Стоящий на карауле рыцарь вопросительно посмотрел на принцессу, и та не нашла в себе сил отказаться, поспешила в гостеприимно распахнутую створку высоких дверей. РоПеруши — за ней.
Здесь он был несколько раз, в последний — представление наследника РоПерушей Его Величеству, и с тех пор здесь ничего не изменилось. Обстановка, расстановка основательных предметов мебели, тяготеющая к тёмному цветовая гамма, тяжёлые портьеры, практически закрывающие окна, создавали несколько грузную и неуютную атмосферу. Несмотря на ещё не закончившийся световой день, здесь было сумрачно и, горящие в массивных бронзовых канделябрах свечи с трудом разгоняли тени. Трон располагался справа от дверей, откуда они вышли, на возвышении ступеней в десять, как раз напротив дальнего парадного входа, сквозь который и заходили просители и ответчики и до которых было локтей сто. Но Его Величество Элий 4 Великолепный, если была возможность, не соблюдал протокол, предпочитал заседать за широким дубовым столом, уставленном свечами и бумагами, находящимся с другой стороны трона. А вдоль внешней стены с высокими закрытыми окнами с подставками для письма сидели два обязательных секретаря.

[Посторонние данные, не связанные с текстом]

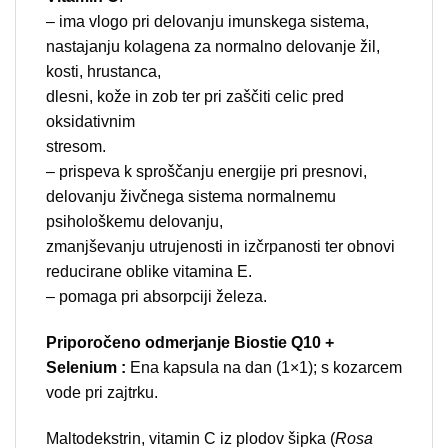
– ima vlogo pri delovanju imunskega sistema,
nastajanju kolagena za normalno delovanje žil,
kosti, hrustanca,
dlesni, kože in zob ter pri zaščiti celic pred
oksidativnim
stresom.
– prispeva k sproščanju energije pri presnovi,
delovanju živčnega sistema normalnemu
psihološkemu delovanju,
zmanjševanju utrujenosti in izčrpanosti ter obnovi
reducirane oblike vitamina E.
– pomaga pri absorpciji železa.
Priporočeno odmerjanje Biostie Q10 +
Selenium :
Ena kapsula na dan (1×1); s kozarcem
vode pri zajtrku.
Maltodekstrin, vitamin C iz plodov šipka (
Rosa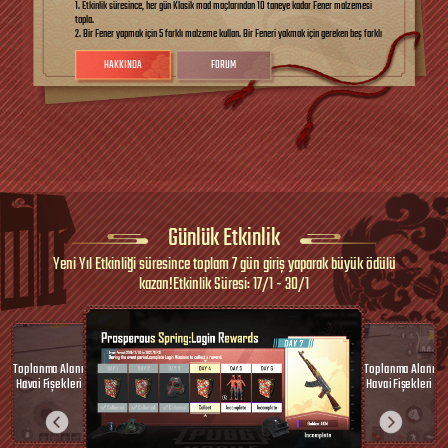
1. Etkinlik süresince, her gün Klasik mod maçlarından 10 taneye kadar Fener malzemesi
topla.
2. Bir Fener yapmak için 5 farklı malzeme kullan. Bir Feneri yakmak için gereken beş farklı
malzemenin tümünü toplayarak ödül kazan.
3. Kullanılmayan malzemeleri arkadaşlarına hediye edebilirsin veya arkadaşlarından hediye
HAKKINDA
FORUM
isteyebilirsin.
4. Sahip olunan malzemelerle arkadaşlara takas isteği gönderilebilir. Verilen süre içinde
arkadaşın isteği kabul etmezse veya takası iptal ederse, malzemeler envantere iade edilir.
5. Kullanılmayan malzemeler, etkinlik sonunda BP'ye dönüştürülerek mesajla hesabına
gönderilir.
Günlük Etkinlik
Yeni Yıl Etkinliği süresince toplam 7 gün giriş yaparak büyük ödülü
kazan!Etkinlik Süresi: 17/1 - 30/1
Toplanma Alanı
Toplanma Alanı
Havai Fişekleri
Havai Fişekleri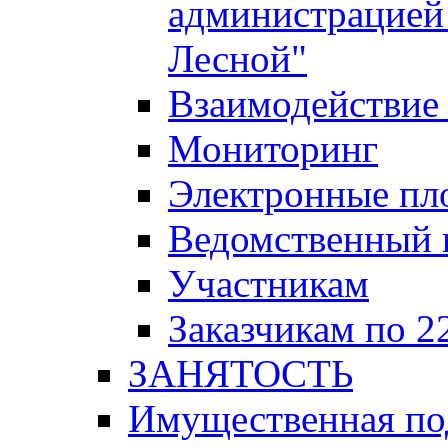
администрацией 
Лесной"
Взаимодействие 
Мониторинг
Электронные пл
Ведомственный 
Участникам
Заказчикам по 2
ЗАНЯТОСТЬ
Имущественная п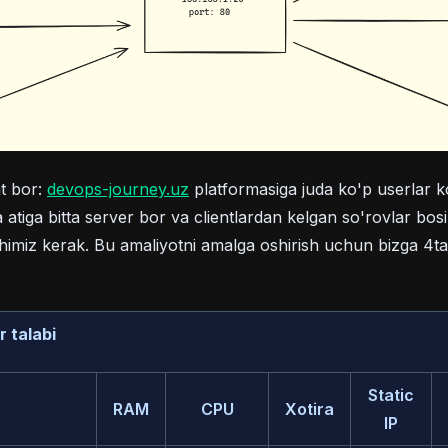
(opens in a new tab)
at bor:
devops-journey.uz
platformasiga juda ko'p userlar k
atiga bitta server bor va clientlardan kelgan so'rovlar bos
ishimiz kerak. Bu amaliyotni amalga oshirish uchun bizga 4t
 talabi
Static
RAM
CPU
Xotira
IP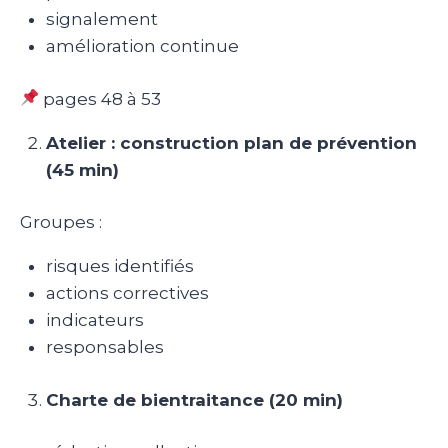
signalement
amélioration continue
pages 48 à 53
Atelier : construction plan de prévention
(45 min)
Groupes :
risques identifiés
actions correctives
indicateurs
responsables
Charte de bientraitance (20 min)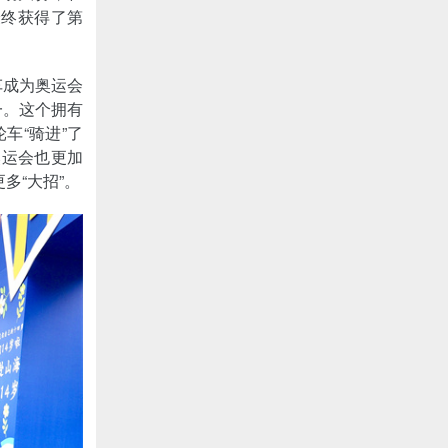
最终获得了第
车成为奥运会
一。这个拥有
车“骑进”了
奥运会也更加
多“大招”。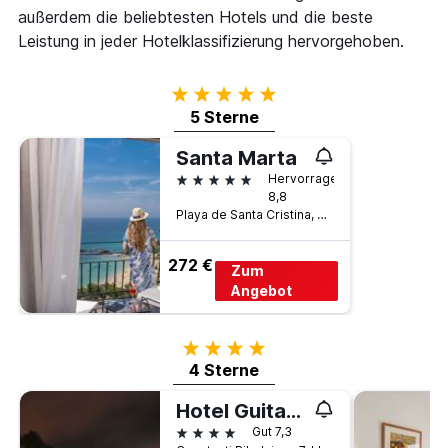
außerdem die beliebtesten Hotels und die beste
Leistung in jeder Hotelklassifizierung hervorgehoben.
5 Sterne
5 Sterne
Santa Marta
5 Sterne
Hervorragend
8,8
Playa de Santa Cristina, Lloret de Mar, Katalonien, Spanien
272 €
Zum
Angebot
4 Sterne
4 Sterne
Hotel Guitart Central Park Aqua Resort
4 Sterne
Gut 7,3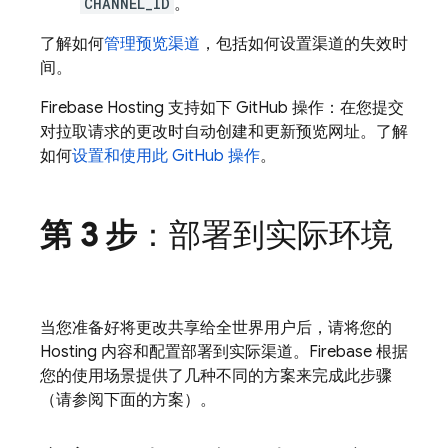
CHANNEL_ID
。
了解如何
管理预览渠道
，包括如何设置渠道的失效时
间。
Firebase Hosting
支持如下 GitHub 操作：在您提交
对拉取请求的更改时自动创建和更新预览网址。了解
如何
设置和使用此 GitHub 操作
。
第 3 步
：部署到实际环境
当您准备好将更改共享给全世界用户后，请将您的
Hosting
内容和配置部署到实际渠道。Firebase 根据
您的使用场景提供了几种不同的方案来完成此步骤
（请参阅下面的方案）。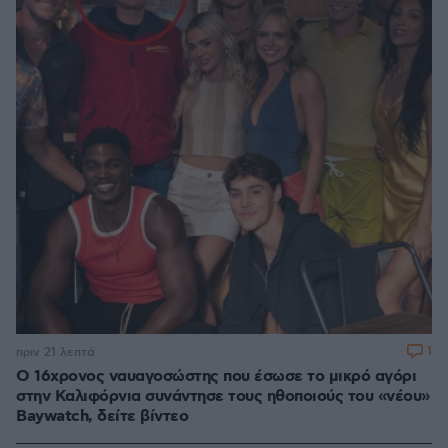
1
πριν 21 λεπτά
Ο 16χρονος ναυαγοσώστης που έσωσε το μικρό αγόρι
στην Καλιφόρνια συνάντησε τους ηθοποιούς του «νέου»
Baywatch, δείτε βίντεο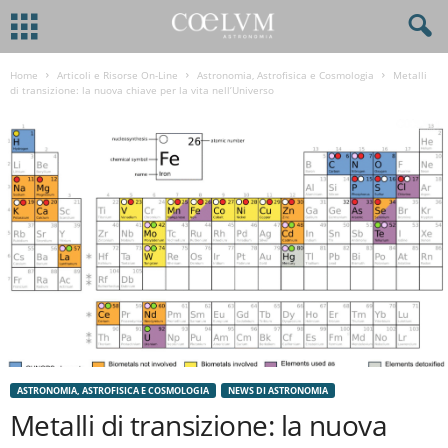
Home
Articoli e Risorse On-Line
Astronomia, Astrofisica e Cosmologia
Metalli
di transizione: la nuova chiave per la vita nell’Universo
ASTRONOMIA, ASTROFISICA E COSMOLOGIA
NEWS DI ASTRONOMIA
Metalli di transizione: la nuova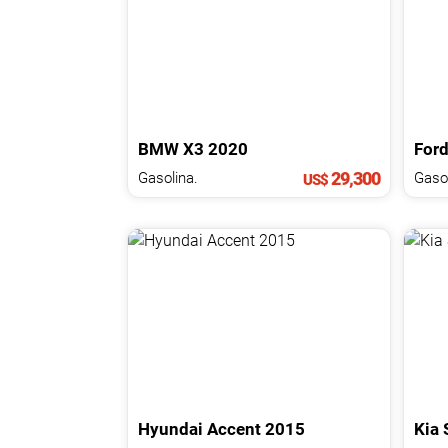
NOTICIAS
CONTACTO
BMW
X3
2020
For
29,300
Gasolina.
Gasol
US$
Hyundai
Accent
2015
Kia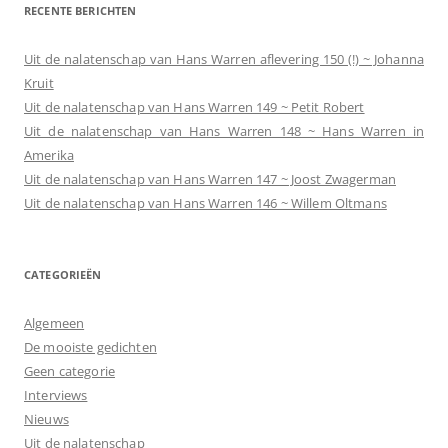
RECENTE BERICHTEN
Uit de nalatenschap van Hans Warren aflevering 150 (!) ~ Johanna
Kruit
Uit de nalatenschap van Hans Warren 149 ~ Petit Robert
Uit de nalatenschap van Hans Warren 148 ~ Hans Warren in
Amerika
Uit de nalatenschap van Hans Warren 147 ~ Joost Zwagerman
Uit de nalatenschap van Hans Warren 146 ~ Willem Oltmans
CATEGORIEËN
Algemeen
De mooiste gedichten
Geen categorie
Interviews
Nieuws
Uit de nalatenschap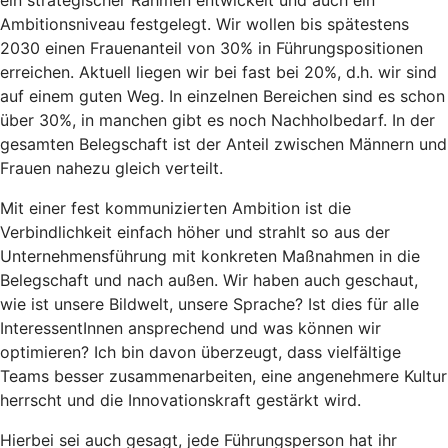
ein strategischer Rahmen entwickelt und auch ein
Ambitionsniveau festgelegt. Wir wollen bis spätestens
2030 einen Frauenanteil von 30% in Führungspositionen
erreichen. Aktuell liegen wir bei fast bei 20%, d.h. wir sind
auf einem guten Weg. In einzelnen Bereichen sind es schon
über 30%, in manchen gibt es noch Nachholbedarf. In der
gesamten Belegschaft ist der Anteil zwischen Männern und
Frauen nahezu gleich verteilt.
Mit einer fest kommunizierten Ambition ist die
Verbindlichkeit einfach höher und strahlt so aus der
Unternehmensführung mit konkreten Maßnahmen in die
Belegschaft und nach außen. Wir haben auch geschaut,
wie ist unsere Bildwelt, unsere Sprache? Ist dies für alle
InteressentInnen ansprechend und was können wir
optimieren? Ich bin davon überzeugt, dass vielfältige
Teams besser zusammenarbeiten, eine angenehmere Kultur
herrscht und die Innovationskraft gestärkt wird.
Hierbei sei auch gesagt, jede Führungsperson hat ihr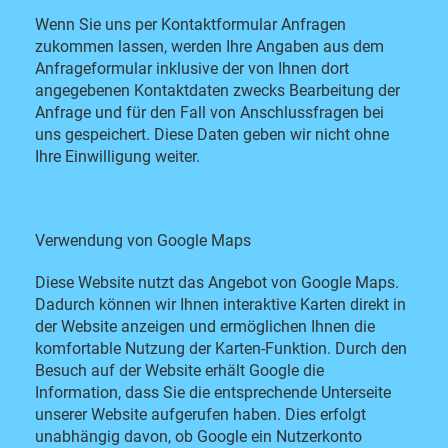
Wenn Sie uns per Kontaktformular Anfragen
zukommen lassen, werden Ihre Angaben aus dem
Anfrageformular inklusive der von Ihnen dort
angegebenen Kontaktdaten zwecks Bearbeitung der
Anfrage und für den Fall von Anschlussfragen bei
uns gespeichert. Diese Daten geben wir nicht ohne
Ihre Einwilligung weiter.
Verwendung von Google Maps
Diese Website nutzt das Angebot von Google Maps.
Dadurch können wir Ihnen interaktive Karten direkt in
der Website anzeigen und ermöglichen Ihnen die
komfortable Nutzung der Karten-Funktion. Durch den
Besuch auf der Website erhält Google die
Information, dass Sie die entsprechende Unterseite
unserer Website aufgerufen haben. Dies erfolgt
unabhängig davon, ob Google ein Nutzerkonto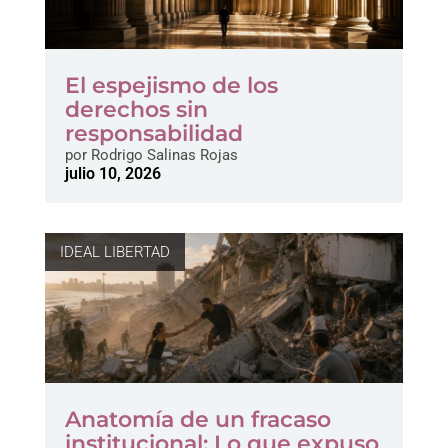
El espejismo de los
derechos sin
responsabilidad
por
Rodrigo Salinas Rojas
julio 10, 2026
IDEAL LIBERTAD
Anatomía de un fracaso
institucional: Lo que expuso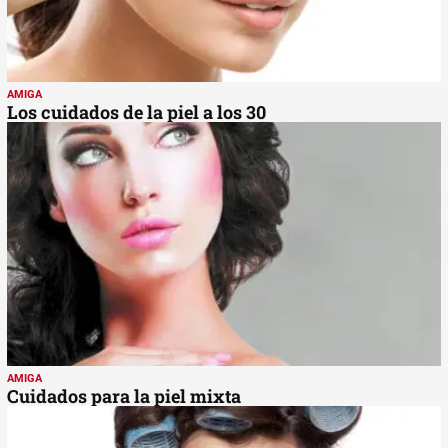
AMIGA
Los cuidados de la piel a los 30
AMIGA
Cuidados para la piel mixta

Так оно и было сейчас. Только рядом с ним стоял сухопарый и седой мужчина в тунике солнечно-оранжевого цвета — национальных для Вербара. Это был старик ВерДайин, сенешаль Его Величества, вербарский дворянин, в молодости подружившийся со средним агробарским принцем, в конце концов, принёсший Элию присягу, Агробару небольшой кусочек земли и свою неглупую голову. Будучи почти ровесниками, ВерДайин выглядел значительно старше сюзерена, детей у него не было, все его помыслы были действительно направлены на процветание новой родины. В связи с ним, кстати, в королевстве бродило два основных слуха, изрядно щекочущих языки. Первый: желающие четь ли не делали ставки на то, кому отойдёт после смерти земля барона, находящаяся на границе королевств: Вербару или Агробару? Официальная власть молчала, а точка зрения простых граждан варьировалась в основном тем, с какой стороны находился любопытный. А вот второй, чудовищный, но не менее притягательный, за распространение которого, кстати, можно было лишиться головы, был сосредоточен на… более тесных отношениях барона и короля, нежели просто дружеские (имеется ввиду в неформальной обстановке). Что послужило толчком для этого сложно сказать, людская молва, как говорится капризна и непостоянна, но в целом управляема, а недругов у Элия и ВерДайина было предостаточно… Но как-то, зная принцесс, не очень хотелось думать об этом.